In your copy, repeat the records exactly and leave out the pictures.
=====
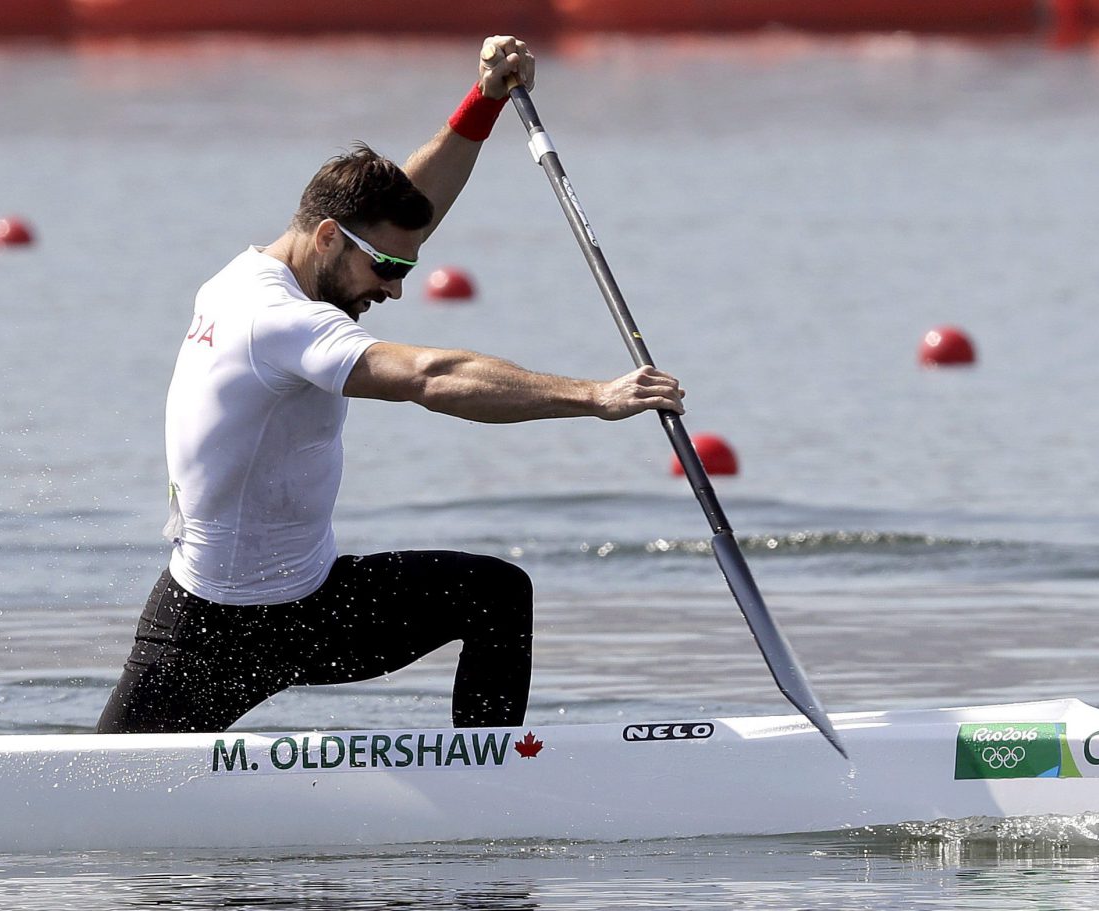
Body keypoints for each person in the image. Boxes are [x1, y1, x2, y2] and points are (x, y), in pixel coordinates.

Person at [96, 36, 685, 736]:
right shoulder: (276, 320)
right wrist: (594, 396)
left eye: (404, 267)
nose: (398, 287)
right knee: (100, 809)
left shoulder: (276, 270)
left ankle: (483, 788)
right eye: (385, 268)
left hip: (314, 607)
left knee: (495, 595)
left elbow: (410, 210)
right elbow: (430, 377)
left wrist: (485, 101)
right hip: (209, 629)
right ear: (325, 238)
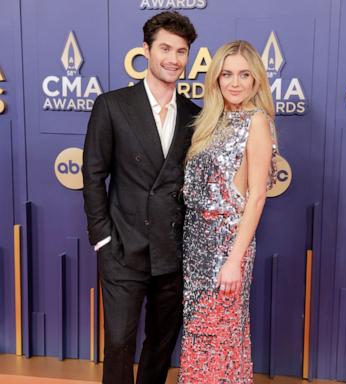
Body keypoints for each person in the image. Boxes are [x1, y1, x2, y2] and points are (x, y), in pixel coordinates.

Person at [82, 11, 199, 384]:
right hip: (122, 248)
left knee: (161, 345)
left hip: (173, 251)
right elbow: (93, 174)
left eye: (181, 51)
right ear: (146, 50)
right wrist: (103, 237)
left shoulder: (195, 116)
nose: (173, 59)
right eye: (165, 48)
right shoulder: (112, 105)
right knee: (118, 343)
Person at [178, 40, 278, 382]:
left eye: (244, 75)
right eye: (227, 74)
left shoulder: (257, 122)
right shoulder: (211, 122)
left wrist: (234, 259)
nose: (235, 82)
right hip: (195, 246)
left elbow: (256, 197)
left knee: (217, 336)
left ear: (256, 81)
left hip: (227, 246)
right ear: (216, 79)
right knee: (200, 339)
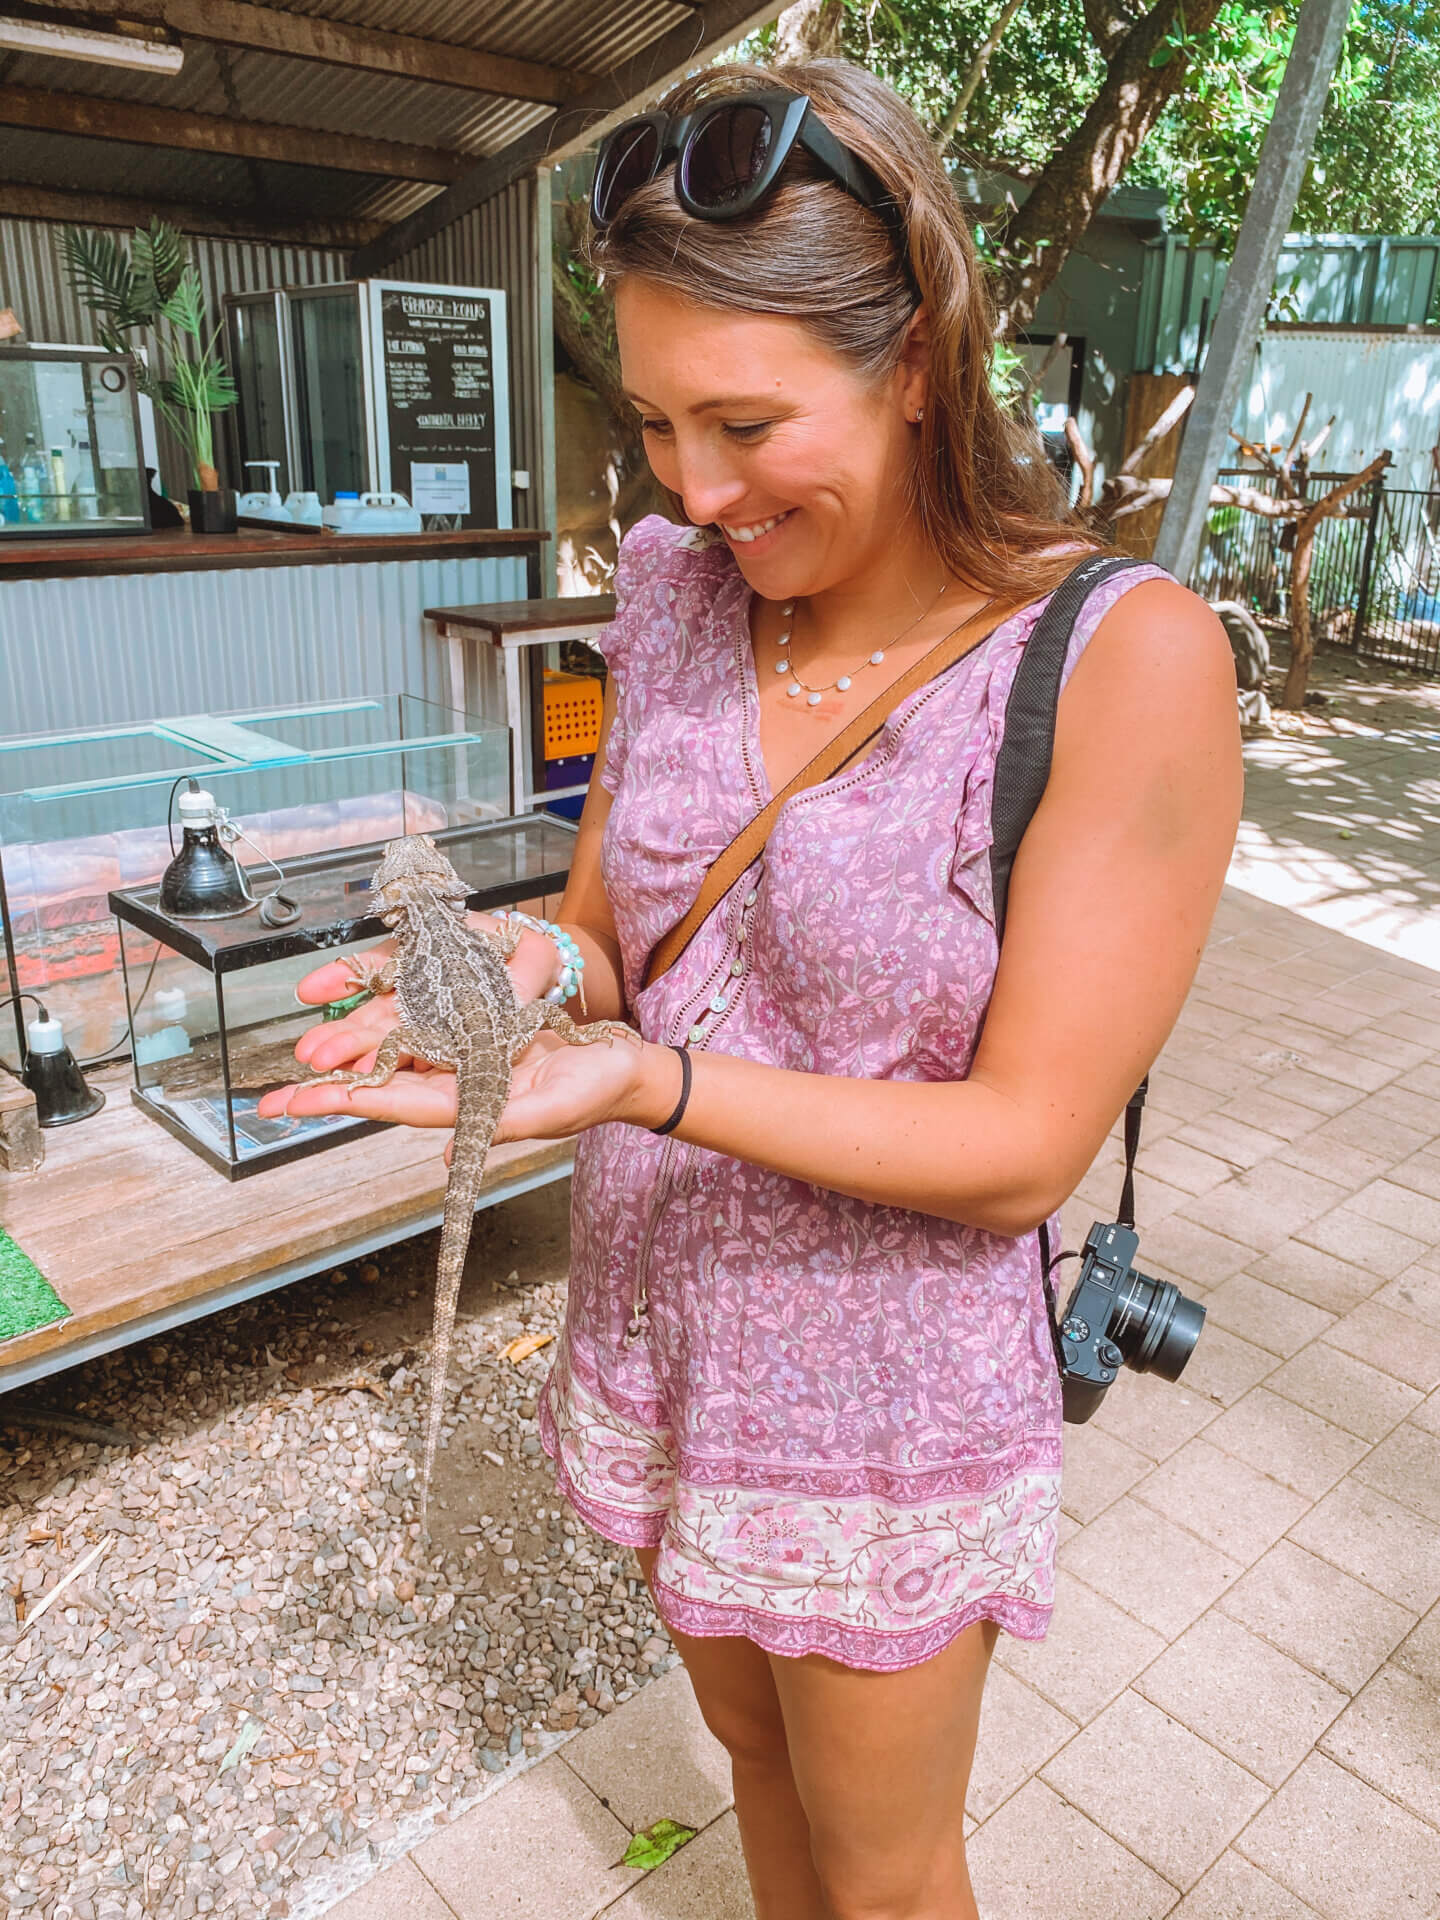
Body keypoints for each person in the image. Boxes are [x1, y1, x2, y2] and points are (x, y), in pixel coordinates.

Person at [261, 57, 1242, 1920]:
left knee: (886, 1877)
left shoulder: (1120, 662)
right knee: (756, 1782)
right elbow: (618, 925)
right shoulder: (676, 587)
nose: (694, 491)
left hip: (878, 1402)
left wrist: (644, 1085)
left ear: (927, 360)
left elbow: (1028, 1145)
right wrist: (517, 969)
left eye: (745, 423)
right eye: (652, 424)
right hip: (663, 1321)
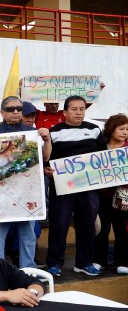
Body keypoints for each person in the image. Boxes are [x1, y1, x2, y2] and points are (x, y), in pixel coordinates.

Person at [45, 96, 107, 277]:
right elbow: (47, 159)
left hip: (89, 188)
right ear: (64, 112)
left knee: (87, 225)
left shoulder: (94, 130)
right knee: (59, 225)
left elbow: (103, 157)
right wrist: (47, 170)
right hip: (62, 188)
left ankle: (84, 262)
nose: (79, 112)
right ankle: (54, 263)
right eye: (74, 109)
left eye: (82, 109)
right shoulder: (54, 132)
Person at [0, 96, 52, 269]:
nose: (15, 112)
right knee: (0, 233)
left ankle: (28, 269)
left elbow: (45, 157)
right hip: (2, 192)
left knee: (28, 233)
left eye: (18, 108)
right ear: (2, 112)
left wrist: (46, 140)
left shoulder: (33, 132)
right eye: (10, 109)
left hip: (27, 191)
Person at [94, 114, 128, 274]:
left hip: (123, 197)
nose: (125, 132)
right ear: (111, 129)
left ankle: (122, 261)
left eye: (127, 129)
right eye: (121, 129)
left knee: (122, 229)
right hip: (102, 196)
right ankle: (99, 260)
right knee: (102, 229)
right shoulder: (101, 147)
=====
▸ The answer:
Body keypoints for each person in the image. Boxes are [x1, y1, x2, y2] and points are (x, y), in pixel coordinates.

Person at [96, 36, 685, 736]:
right shoulder: (276, 320)
right wrist: (594, 396)
left eye: (404, 267)
nose: (398, 287)
right knee: (100, 809)
left shoulder: (276, 270)
left ankle: (483, 788)
right eye: (385, 268)
left hip: (314, 607)
left knee: (495, 595)
left elbow: (410, 210)
right elbow: (430, 377)
left wrist: (485, 101)
right hip: (209, 629)
right ear: (325, 238)
Body keypoints for each person in the image. Boxes are [x1, y1, x2, y2] and points are (x, y), in pixel coordinates.

Person at [82, 11, 199, 384]:
right hip: (122, 248)
left knee: (161, 345)
left hip: (173, 251)
right elbow: (93, 174)
left eye: (181, 51)
right ear: (146, 50)
right wrist: (103, 237)
left shoulder: (195, 116)
nose: (173, 59)
right eye: (165, 48)
right shoulder: (112, 105)
right knee: (118, 343)
Person at [178, 40, 278, 382]:
left eye: (244, 75)
right eye: (227, 74)
left shoulder: (257, 122)
right shoulder: (211, 122)
left wrist: (234, 259)
nose: (235, 82)
right hip: (195, 246)
left elbow: (256, 197)
left knee: (217, 336)
left ear: (256, 81)
left hip: (227, 246)
right ear: (216, 79)
right knee: (200, 339)
Body keypoints for each person in the image. Boxes are [x1, y1, x2, y2] and points are (x, y), in pixel coordinates.

Person at [261, 57, 1242, 1920]:
left knee: (886, 1877)
left shoulder: (1120, 662)
right knee: (756, 1782)
right elbow: (618, 925)
right shoulder: (676, 587)
nose: (694, 491)
left hip: (878, 1402)
left wrist: (644, 1085)
left ear: (927, 360)
left elbow: (1028, 1145)
right wrist: (517, 969)
left eye: (745, 423)
right eye: (652, 424)
right hip: (663, 1321)
Body keypoints for each person in the image. Boxes are [x1, y1, x2, y2] and points are (x, y), in pixel coordinates.

Person at [45, 96, 107, 277]:
right elbow: (47, 159)
left hip: (89, 188)
right ear: (64, 112)
left knee: (87, 225)
left shoulder: (94, 130)
right knee: (59, 225)
left elbow: (103, 157)
right wrist: (47, 170)
right hip: (62, 188)
left ankle: (84, 262)
nose: (79, 112)
right ankle: (54, 263)
right eye: (74, 109)
left eye: (82, 109)
right shoulder: (54, 132)
Person at [0, 96, 52, 269]:
nose: (15, 112)
right knee: (0, 233)
left ankle: (28, 269)
left elbow: (45, 157)
right hip: (2, 192)
left knee: (28, 233)
left eye: (18, 108)
right ear: (2, 112)
left wrist: (46, 140)
left shoulder: (33, 132)
right eye: (10, 109)
left hip: (27, 191)
Person at [94, 114, 128, 274]:
left hip: (123, 197)
nose: (125, 132)
right ear: (111, 129)
left ankle: (122, 261)
left eye: (127, 129)
right eye: (121, 129)
left knee: (122, 229)
right hip: (102, 196)
right ankle: (99, 260)
right knee: (102, 229)
right shoulder: (101, 147)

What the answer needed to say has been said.